▸ **EXERCISE INSTRUCTIONS**: Your task is to repeat exactly the lines below between the line holding "https://www.lasvegasacademy.net/general-8" and the line holding "1 - Step one", inclusive, and only those.

Stored records:
+++
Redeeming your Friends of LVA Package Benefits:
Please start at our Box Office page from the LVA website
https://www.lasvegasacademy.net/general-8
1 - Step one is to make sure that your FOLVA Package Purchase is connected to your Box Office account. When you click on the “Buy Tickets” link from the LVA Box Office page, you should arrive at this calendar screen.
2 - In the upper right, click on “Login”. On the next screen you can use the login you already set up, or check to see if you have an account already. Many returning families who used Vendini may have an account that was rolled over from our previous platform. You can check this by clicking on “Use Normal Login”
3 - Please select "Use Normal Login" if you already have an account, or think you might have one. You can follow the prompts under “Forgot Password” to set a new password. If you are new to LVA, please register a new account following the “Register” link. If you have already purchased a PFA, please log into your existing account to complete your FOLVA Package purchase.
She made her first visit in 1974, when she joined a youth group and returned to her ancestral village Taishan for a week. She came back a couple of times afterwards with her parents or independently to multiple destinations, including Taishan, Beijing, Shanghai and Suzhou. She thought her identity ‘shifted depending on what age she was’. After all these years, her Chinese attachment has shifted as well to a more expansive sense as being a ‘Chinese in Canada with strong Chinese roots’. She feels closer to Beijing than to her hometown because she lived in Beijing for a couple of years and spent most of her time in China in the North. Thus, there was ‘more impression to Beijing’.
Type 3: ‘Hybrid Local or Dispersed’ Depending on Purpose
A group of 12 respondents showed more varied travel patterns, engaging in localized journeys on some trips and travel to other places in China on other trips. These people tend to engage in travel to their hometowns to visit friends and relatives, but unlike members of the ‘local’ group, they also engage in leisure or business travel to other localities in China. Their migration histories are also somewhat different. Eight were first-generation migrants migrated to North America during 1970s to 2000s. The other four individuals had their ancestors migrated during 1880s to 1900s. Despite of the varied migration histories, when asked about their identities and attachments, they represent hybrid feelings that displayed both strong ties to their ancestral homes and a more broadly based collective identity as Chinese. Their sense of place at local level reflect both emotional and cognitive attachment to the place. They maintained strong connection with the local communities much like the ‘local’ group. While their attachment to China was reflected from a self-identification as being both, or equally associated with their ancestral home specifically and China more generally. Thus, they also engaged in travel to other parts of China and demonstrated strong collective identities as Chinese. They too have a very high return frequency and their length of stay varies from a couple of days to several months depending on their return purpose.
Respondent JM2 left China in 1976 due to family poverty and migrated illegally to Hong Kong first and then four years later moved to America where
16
+++
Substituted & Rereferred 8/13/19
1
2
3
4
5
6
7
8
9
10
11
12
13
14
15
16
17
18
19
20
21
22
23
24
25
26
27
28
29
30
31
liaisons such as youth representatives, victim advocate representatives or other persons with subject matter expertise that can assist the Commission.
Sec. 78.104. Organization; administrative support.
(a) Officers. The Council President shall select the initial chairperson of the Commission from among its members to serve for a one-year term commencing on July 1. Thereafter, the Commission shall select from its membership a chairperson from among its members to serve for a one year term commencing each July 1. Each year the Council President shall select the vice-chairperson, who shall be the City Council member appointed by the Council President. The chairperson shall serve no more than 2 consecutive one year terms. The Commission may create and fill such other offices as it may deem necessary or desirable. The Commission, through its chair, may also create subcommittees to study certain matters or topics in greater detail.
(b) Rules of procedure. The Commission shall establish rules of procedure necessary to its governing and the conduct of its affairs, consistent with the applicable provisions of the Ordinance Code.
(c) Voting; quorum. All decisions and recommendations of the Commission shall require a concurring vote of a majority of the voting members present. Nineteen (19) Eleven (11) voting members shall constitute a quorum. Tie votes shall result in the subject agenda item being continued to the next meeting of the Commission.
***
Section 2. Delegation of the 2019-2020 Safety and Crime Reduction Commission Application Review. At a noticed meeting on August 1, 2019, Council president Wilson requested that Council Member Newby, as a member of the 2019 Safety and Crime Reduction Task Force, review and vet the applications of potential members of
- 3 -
+++
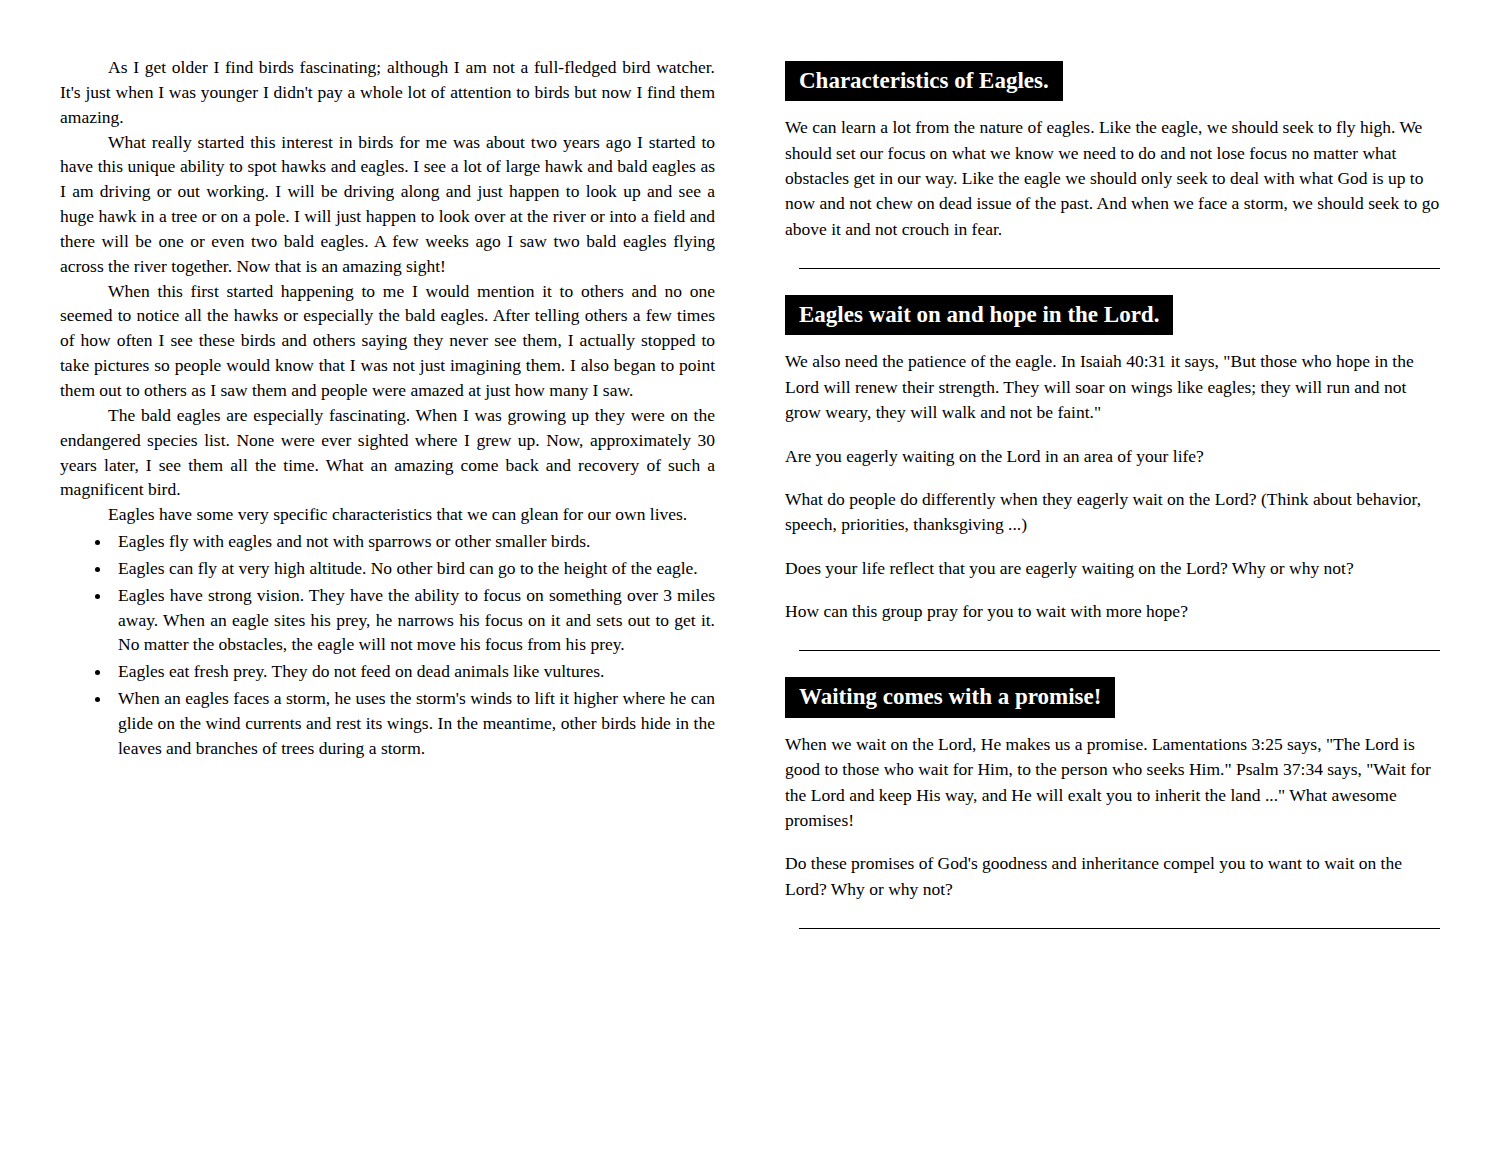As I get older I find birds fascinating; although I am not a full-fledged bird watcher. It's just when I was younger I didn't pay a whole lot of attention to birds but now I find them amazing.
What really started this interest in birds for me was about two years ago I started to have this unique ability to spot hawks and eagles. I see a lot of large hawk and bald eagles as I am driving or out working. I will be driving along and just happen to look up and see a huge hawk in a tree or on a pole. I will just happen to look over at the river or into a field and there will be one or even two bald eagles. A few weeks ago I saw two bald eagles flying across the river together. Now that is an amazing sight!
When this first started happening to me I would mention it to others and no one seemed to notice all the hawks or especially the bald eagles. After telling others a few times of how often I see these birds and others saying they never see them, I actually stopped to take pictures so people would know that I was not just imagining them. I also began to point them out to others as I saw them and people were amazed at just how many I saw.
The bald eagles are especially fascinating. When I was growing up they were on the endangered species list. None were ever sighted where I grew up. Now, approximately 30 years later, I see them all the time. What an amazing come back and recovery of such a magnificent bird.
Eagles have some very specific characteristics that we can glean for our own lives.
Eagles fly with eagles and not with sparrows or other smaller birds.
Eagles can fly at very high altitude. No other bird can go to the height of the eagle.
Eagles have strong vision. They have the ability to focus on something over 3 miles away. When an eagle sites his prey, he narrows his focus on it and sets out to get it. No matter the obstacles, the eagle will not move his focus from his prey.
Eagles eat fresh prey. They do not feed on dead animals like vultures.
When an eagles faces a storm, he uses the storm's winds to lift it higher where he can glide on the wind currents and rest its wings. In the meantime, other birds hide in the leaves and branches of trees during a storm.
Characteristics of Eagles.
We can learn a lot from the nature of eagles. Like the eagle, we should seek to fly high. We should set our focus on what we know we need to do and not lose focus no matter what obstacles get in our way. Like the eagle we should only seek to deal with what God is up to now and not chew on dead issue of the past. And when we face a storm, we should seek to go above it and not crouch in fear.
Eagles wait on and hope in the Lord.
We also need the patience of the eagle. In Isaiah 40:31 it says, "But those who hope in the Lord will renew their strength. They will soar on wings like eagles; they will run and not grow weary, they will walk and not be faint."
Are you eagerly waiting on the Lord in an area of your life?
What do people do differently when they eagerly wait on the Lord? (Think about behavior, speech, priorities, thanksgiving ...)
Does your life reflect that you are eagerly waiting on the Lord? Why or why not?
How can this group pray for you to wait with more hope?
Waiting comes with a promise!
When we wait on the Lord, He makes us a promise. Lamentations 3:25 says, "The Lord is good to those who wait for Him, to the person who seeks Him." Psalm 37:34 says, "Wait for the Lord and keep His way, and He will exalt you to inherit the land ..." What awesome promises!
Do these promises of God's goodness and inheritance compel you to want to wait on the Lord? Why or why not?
+++
▸ **EXERCISE RESPONSE**:
https://www.lasvegasacademy.net/general-8
1 - Step one is to make sure that your FOLVA Package Purchase is connected to your Box Office account. When you click on the “Buy Tickets” link from the LVA Box Office page, you should arrive at this calendar screen.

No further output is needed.